Bringing all the data and outcomes together is led by The Andersons Centre, who will assess the carbon cost-benefits of this groundswell change in how the UK farms.
From collating the initial project data to understanding the feasibility of methods under test to reporting these to Government, this element will ensure the project has impact, delivers resilience to the whole of UK Farming and that it stays on track for its ambitious Net Zero goals.
“This will be the defining project of our time,” predicts Mr Vickers of PGRO.
“It’s not just the chance for UK Agriculture to make a seismic shift towards Net Zero, but it’ll also deliver a prosperous and resilient way of farming for communities worldwide.
“We want farmers to join us and be part of this exciting journey of discovery. You will shape it. Your knowledge and experience will enrich the science we’re bringing together.
“You will inspire others and accelerate the pace of change. And together we’ll achieve a farming future that is richly rewarding and immensely gratifying.”
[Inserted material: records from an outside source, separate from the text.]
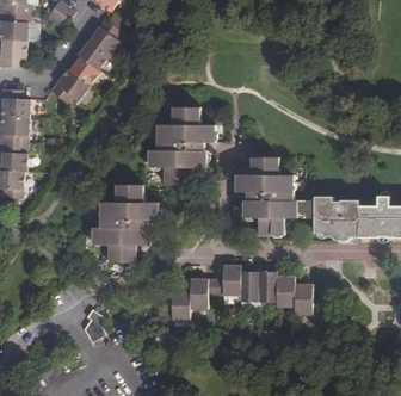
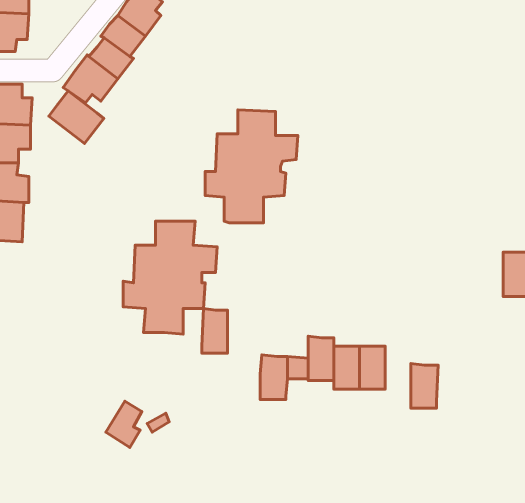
building: none -> [49,91,104,144]
building: [236,156,358,240] -> none
building: [276,276,294,307] -> none
building: [171,289,189,320] -> [202,309,228,353]

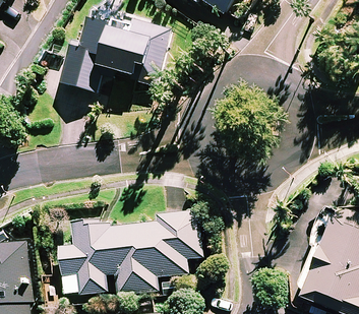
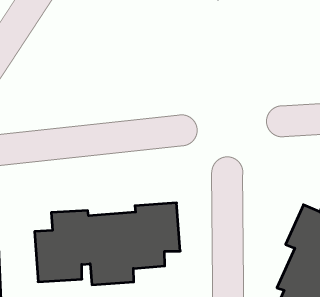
building: [61,20,169,90] -> none

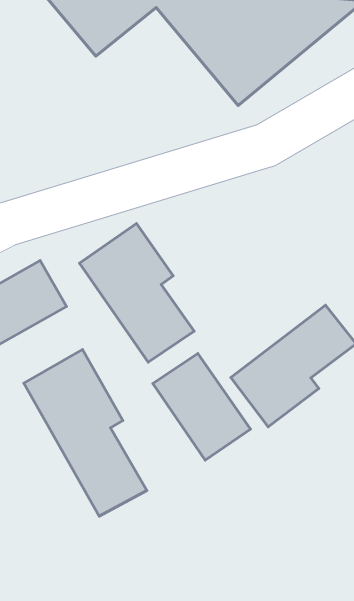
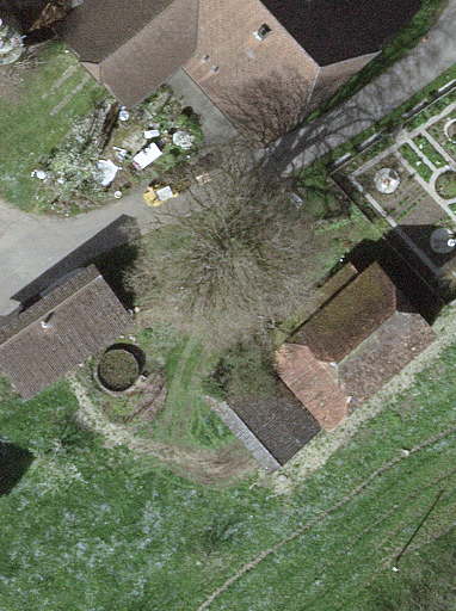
building: [80,223,194,362] -> none
building: [24,350,147,516] -> none

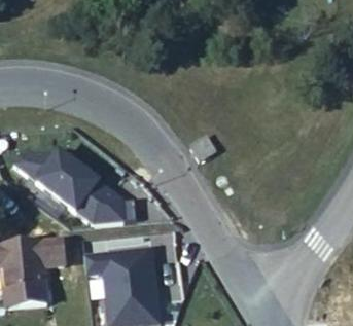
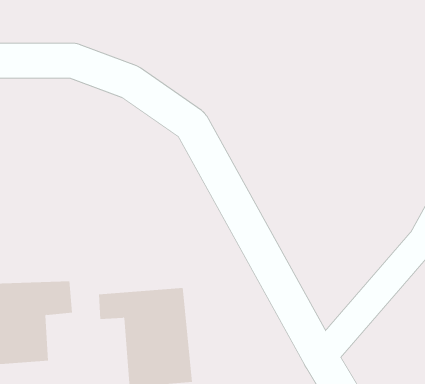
building: [15,151,127,223] -> none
The full list of project partners is described below
PGRO (Processors and Growers Research Organisation) leads the consortium that includes AB Agri, ADAS, Agrii, The Andersons Centre, BOFIN (British On-Farm Innovation Network), Cranfield University, Farm Carbon Toolkit, Firstmilk, GWCT (Game and Wildlife Conservation Trust), The James Hutton Institute, Kelvin Cave, LC Beef Nutrition, LEAF (Linking Environment And Farming), McArthur Agriculture, PBL Technology, SRUC and Wessex Water.